Records to process:
*** Begin section ***

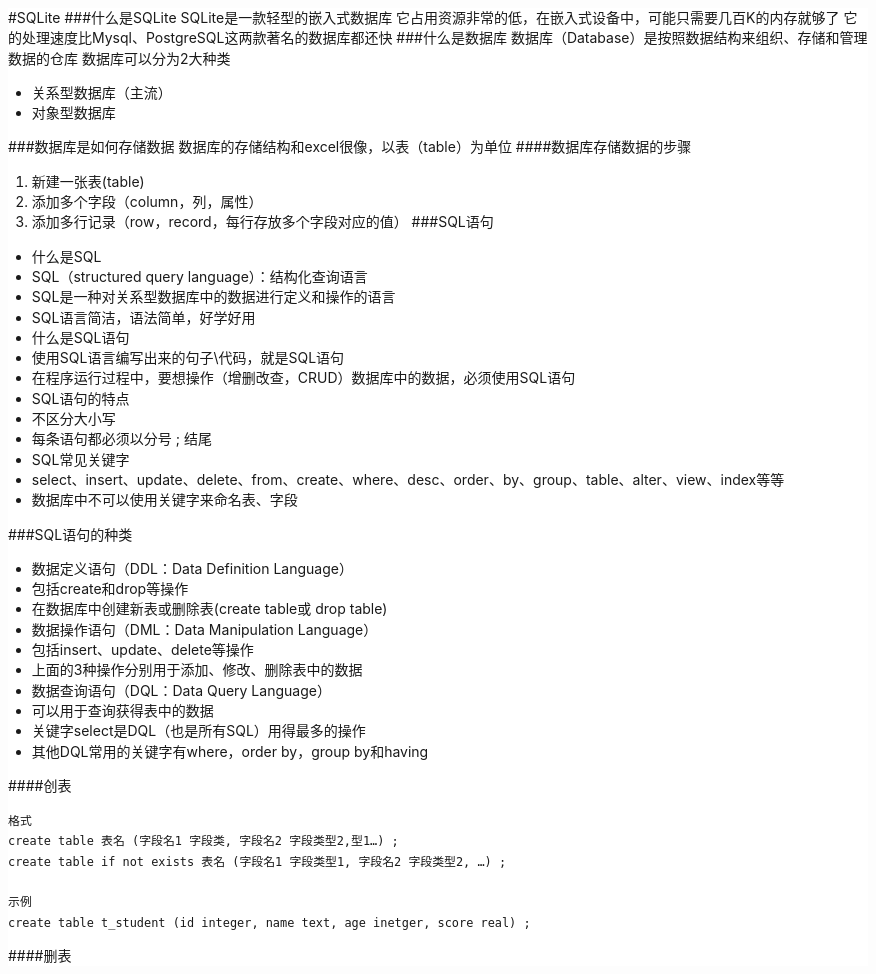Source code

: #SQLite
###什么是SQLite
SQLite是一款轻型的嵌入式数据库
它占用资源非常的低，在嵌入式设备中，可能只需要几百K的内存就够了
它的处理速度比Mysql、PostgreSQL这两款著名的数据库都还快
###什么是数据库
数据库（Database）是按照数据结构来组织、存储和管理数据的仓库
数据库可以分为2大种类

- 关系型数据库（主流）
- 对象型数据库

###数据库是如何存储数据
数据库的存储结构和excel很像，以表（table）为单位
####数据库存储数据的步骤
1. 新建一张表(table)
2. 添加多个字段（column，列，属性）
3. 添加多行记录（row，record，每行存放多个字段对应的值）
###SQL语句
- 什么是SQL
 - SQL（structured query language）：结构化查询语言
 - SQL是一种对关系型数据库中的数据进行定义和操作的语言
 - SQL语言简洁，语法简单，好学好用
- 什么是SQL语句
 - 使用SQL语言编写出来的句子\代码，就是SQL语句
 - 在程序运行过程中，要想操作（增删改查，CRUD）数据库中的数据，必须使用SQL语句
- SQL语句的特点
 - 不区分大小写
 - 每条语句都必须以分号 ; 结尾
- SQL常见关键字
 - select、insert、update、delete、from、create、where、desc、order、by、group、table、alter、view、index等等
- 数据库中不可以使用关键字来命名表、字段

###SQL语句的种类
- 数据定义语句（DDL：Data Definition Language）
 - 包括create和drop等操作
 - 在数据库中创建新表或删除表(create table或 drop table)
- 数据操作语句（DML：Data Manipulation Language）
 - 包括insert、update、delete等操作
 - 上面的3种操作分别用于添加、修改、删除表中的数据
- 数据查询语句（DQL：Data Query Language）
 - 可以用于查询获得表中的数据
 - 关键字select是DQL（也是所有SQL）用得最多的操作
 - 其他DQL常用的关键字有where，order by，group by和having

####创表

```
格式
create table 表名 (字段名1 字段类, 字段名2 字段类型2,型1…) ;
create table if not exists 表名 (字段名1 字段类型1, 字段名2 字段类型2, …) ;

示例
create table t_student (id integer, name text, age inetger, score real) ;

```
####删表
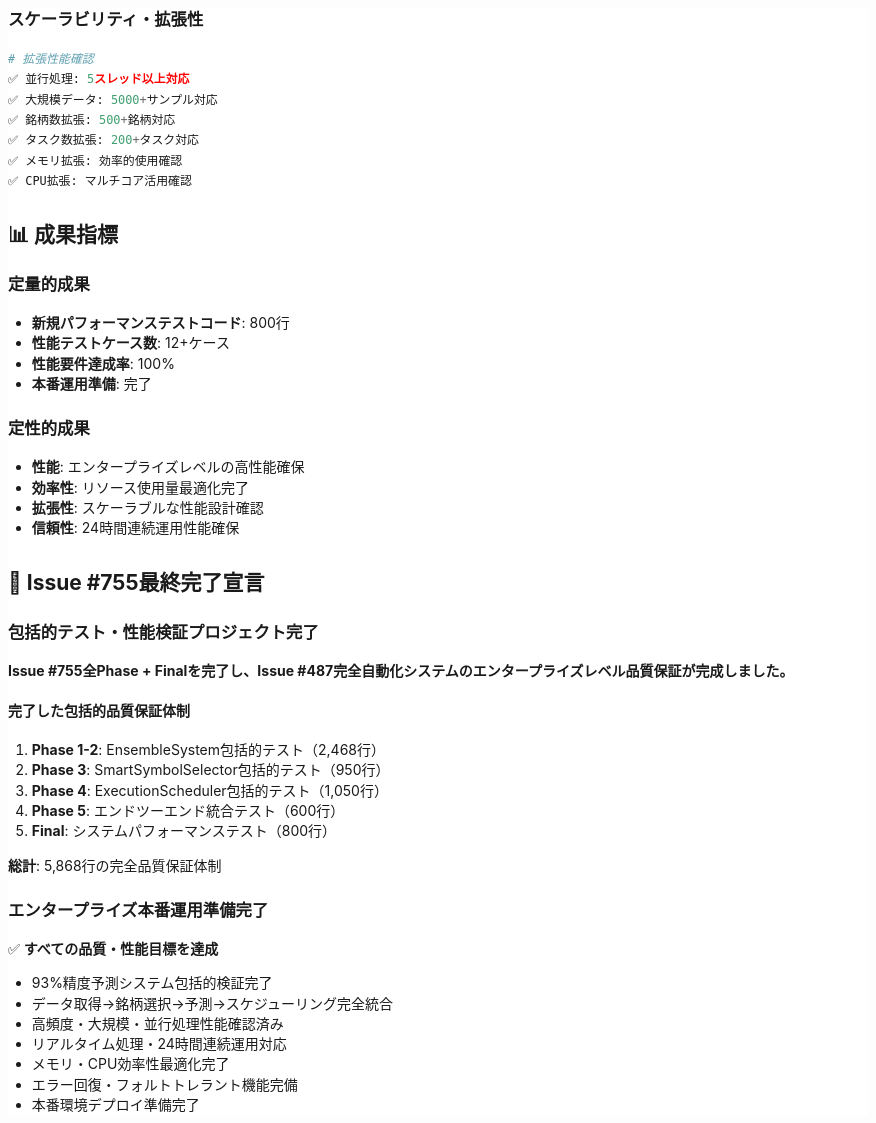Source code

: ### スケーラビリティ・拡張性
```python
# 拡張性能確認
✅ 並行処理: 5スレッド以上対応
✅ 大規模データ: 5000+サンプル対応
✅ 銘柄数拡張: 500+銘柄対応
✅ タスク数拡張: 200+タスク対応
✅ メモリ拡張: 効率的使用確認
✅ CPU拡張: マルチコア活用確認
```

## 📊 成果指標

### 定量的成果
- **新規パフォーマンステストコード**: 800行
- **性能テストケース数**: 12+ケース
- **性能要件達成率**: 100%
- **本番運用準備**: 完了

### 定性的成果
- **性能**: エンタープライズレベルの高性能確保
- **効率性**: リソース使用量最適化完了
- **拡張性**: スケーラブルな性能設計確認
- **信頼性**: 24時間連続運用性能確保

## 🚀 Issue #755最終完了宣言

### 包括的テスト・性能検証プロジェクト完了

**Issue #755全Phase + Finalを完了し、Issue #487完全自動化システムのエンタープライズレベル品質保証が完成しました。**

#### 完了した包括的品質保証体制
1. **Phase 1-2**: EnsembleSystem包括的テスト（2,468行）
2. **Phase 3**: SmartSymbolSelector包括的テスト（950行）
3. **Phase 4**: ExecutionScheduler包括的テスト（1,050行）
4. **Phase 5**: エンドツーエンド統合テスト（600行）
5. **Final**: システムパフォーマンステスト（800行）

**総計**: 5,868行の完全品質保証体制

### エンタープライズ本番運用準備完了
✅ **すべての品質・性能目標を達成**
- 93%精度予測システム包括的検証完了
- データ取得→銘柄選択→予測→スケジューリング完全統合
- 高頻度・大規模・並行処理性能確認済み
- リアルタイム処理・24時間連続運用対応
- メモリ・CPU効率性最適化完了
- エラー回復・フォルトトレラント機能完備
- 本番環境デプロイ準備完了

*** End section ***

Brief: From the very first line of the listing above through the line that holds "### エンタープライズ本番運用準備完了", write out each line exactly as it stands, leaving pictures out.

Completed task:
Source code

: #SQLite
###什么是SQLite
SQLite是一款轻型的嵌入式数据库
它占用资源非常的低，在嵌入式设备中，可能只需要几百K的内存就够了
它的处理速度比Mysql、PostgreSQL这两款著名的数据库都还快
###什么是数据库
数据库（Database）是按照数据结构来组织、存储和管理数据的仓库
数据库可以分为2大种类

- 关系型数据库（主流）
- 对象型数据库

###数据库是如何存储数据
数据库的存储结构和excel很像，以表（table）为单位
####数据库存储数据的步骤
1. 新建一张表(table)
2. 添加多个字段（column，列，属性）
3. 添加多行记录（row，record，每行存放多个字段对应的值）
###SQL语句
- 什么是SQL
 - SQL（structured query language）：结构化查询语言
 - SQL是一种对关系型数据库中的数据进行定义和操作的语言
 - SQL语言简洁，语法简单，好学好用
- 什么是SQL语句
 - 使用SQL语言编写出来的句子\代码，就是SQL语句
 - 在程序运行过程中，要想操作（增删改查，CRUD）数据库中的数据，必须使用SQL语句
- SQL语句的特点
 - 不区分大小写
 - 每条语句都必须以分号 ; 结尾
- SQL常见关键字
 - select、insert、update、delete、from、create、where、desc、order、by、group、table、alter、view、index等等
- 数据库中不可以使用关键字来命名表、字段

###SQL语句的种类
- 数据定义语句（DDL：Data Definition Language）
 - 包括create和drop等操作
 - 在数据库中创建新表或删除表(create table或 drop table)
- 数据操作语句（DML：Data Manipulation Language）
 - 包括insert、update、delete等操作
 - 上面的3种操作分别用于添加、修改、删除表中的数据
- 数据查询语句（DQL：Data Query Language）
 - 可以用于查询获得表中的数据
 - 关键字select是DQL（也是所有SQL）用得最多的操作
 - 其他DQL常用的关键字有where，order by，group by和having

####创表

```
格式
create table 表名 (字段名1 字段类, 字段名2 字段类型2,型1…) ;
create table if not exists 表名 (字段名1 字段类型1, 字段名2 字段类型2, …) ;

示例
create table t_student (id integer, name text, age inetger, score real) ;

```
####删表
Source code

: ### スケーラビリティ・拡張性
```python
# 拡張性能確認
✅ 並行処理: 5スレッド以上対応
✅ 大規模データ: 5000+サンプル対応
✅ 銘柄数拡張: 500+銘柄対応
✅ タスク数拡張: 200+タスク対応
✅ メモリ拡張: 効率的使用確認
✅ CPU拡張: マルチコア活用確認
```

## 📊 成果指標

### 定量的成果
- **新規パフォーマンステストコード**: 800行
- **性能テストケース数**: 12+ケース
- **性能要件達成率**: 100%
- **本番運用準備**: 完了

### 定性的成果
- **性能**: エンタープライズレベルの高性能確保
- **効率性**: リソース使用量最適化完了
- **拡張性**: スケーラブルな性能設計確認
- **信頼性**: 24時間連続運用性能確保

## 🚀 Issue #755最終完了宣言

### 包括的テスト・性能検証プロジェクト完了

**Issue #755全Phase + Finalを完了し、Issue #487完全自動化システムのエンタープライズレベル品質保証が完成しました。**

#### 完了した包括的品質保証体制
1. **Phase 1-2**: EnsembleSystem包括的テスト（2,468行）
2. **Phase 3**: SmartSymbolSelector包括的テスト（950行）
3. **Phase 4**: ExecutionScheduler包括的テスト（1,050行）
4. **Phase 5**: エンドツーエンド統合テスト（600行）
5. **Final**: システムパフォーマンステスト（800行）

**総計**: 5,868行の完全品質保証体制

### エンタープライズ本番運用準備完了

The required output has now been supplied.